El resultado del referéndum celebrado el 23
de junio pasado dio el triunfo a quienes pretendían la separación de Reino
Unido de la UE con
graves consecuencias que alarman a los que sostenían la opción opuesta y
también a muchos de los que votaron a favor. La mayoría de los electores así lo decidieron. Y a lo hecho, pecho.

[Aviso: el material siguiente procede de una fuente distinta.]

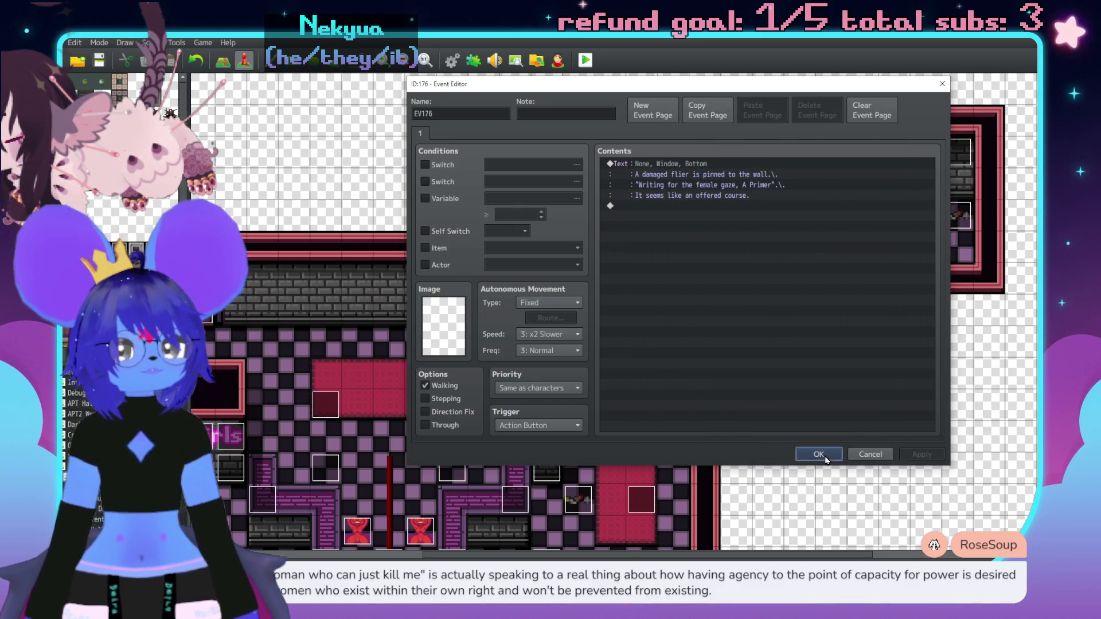
# Step: Save EV176 and return to the Imp Bar map
pyautogui.click(826, 455)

Los políticos suelen decir que el pueblo,
además de soberano, es sabio, sobre todo si sus actos coinciden con sus
propósitos, y un antiguo dicho afirma que la voz del pueblo es la voz de Dios,
y para poner más énfasis lo expresan en latín: “Vox populi, vox Dei”. La
historia, sin embargo se encarga de desmentirlo en no pocas ocasiones. Uno de
los más claros ejemplos lo constituye la victoria electoral del
nacionalsocialismo que llevó al poder en 1933 a Hitler. Y ya sabemos cuál fue el precio
que pagó el mundo y mayormente Alemania. Un caso similar puede ser el “procés” del independentismo catalán, y lo
mismo podría decirse del esperpéntico candidato republicano a la presidencia de
EE.UU, Donald Trump. Cuando concurren las circunstancias precisas, podría
decirse que los pueblos son capaces de firmar su suicidio o de caer en la
irrelevancia.
La insatisfactoria situación socioeconómica
de un país y su explotación por campañas mediáticas interesadas; la existencia
de líderes irresponsables prometedores de solución indolora de todos los
problemas, que es lo que caracteriza a los partidos populistas, manipulan a su
favor la voluntad popular, haciendo abstracción de los medios empleados y de
los efectos que producirán.
El Reino Unido nunca estuvo plenamente
integrado en el proyecto de unificación política de Europa y boicoteó desde
dentro todos los esfuerzos encaminados a
dicho fin, y se excluyó de varios acuerdos, negándose, por ejemplo, a participar
en el espacio Schengen que permite la
libre circulación de los europeos.
Rechazó formar parte de la Eurozona y de la adopción
del euro como moneda común. En resumen, Reino Unido era –y es por el momento-
un socio incómodo. De Gaulle previó lo que ocurriría. Que la adhesión de Londres daba entrada a un caballo de Troya de EE. UU.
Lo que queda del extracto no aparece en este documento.